*** Block opens ***

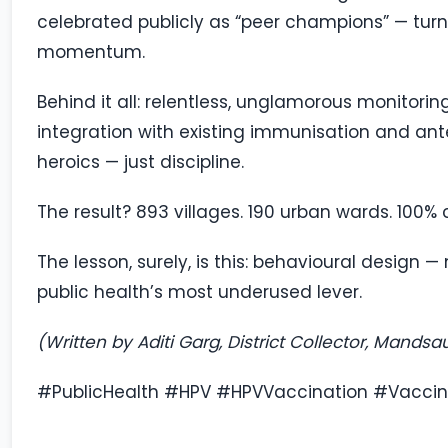
celebrated publicly as “peer champions” — turni
momentum.
Behind it all: relentless, unglamorous monitoring
integration with existing immunisation and an
heroics — just discipline.
The result? 893 villages. 190 urban wards. 100% 
The lesson, surely, is this: behavioural desig
public health’s most underused lever.
(Written by Aditi Garg, District Collector, Mandsa
#PublicHealth #HPV #HPVVaccination #Vacci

*** Block closes ***

:: EXERCISE ::
In the copy, every entry must appear exactly as written, and no picture may appear.

:: SOLVED EXERCISE ::
celebrated publicly as “peer champions” — turni
momentum.
Behind it all: relentless, unglamorous monitoring
integration with existing immunisation and an
heroics — just discipline.
The result? 893 villages. 190 urban wards. 100% 
The lesson, surely, is this: behavioural desig
public health’s most underused lever.
(Written by Aditi Garg, District Collector, Mandsa
#PublicHealth #HPV #HPVVaccination #Vacci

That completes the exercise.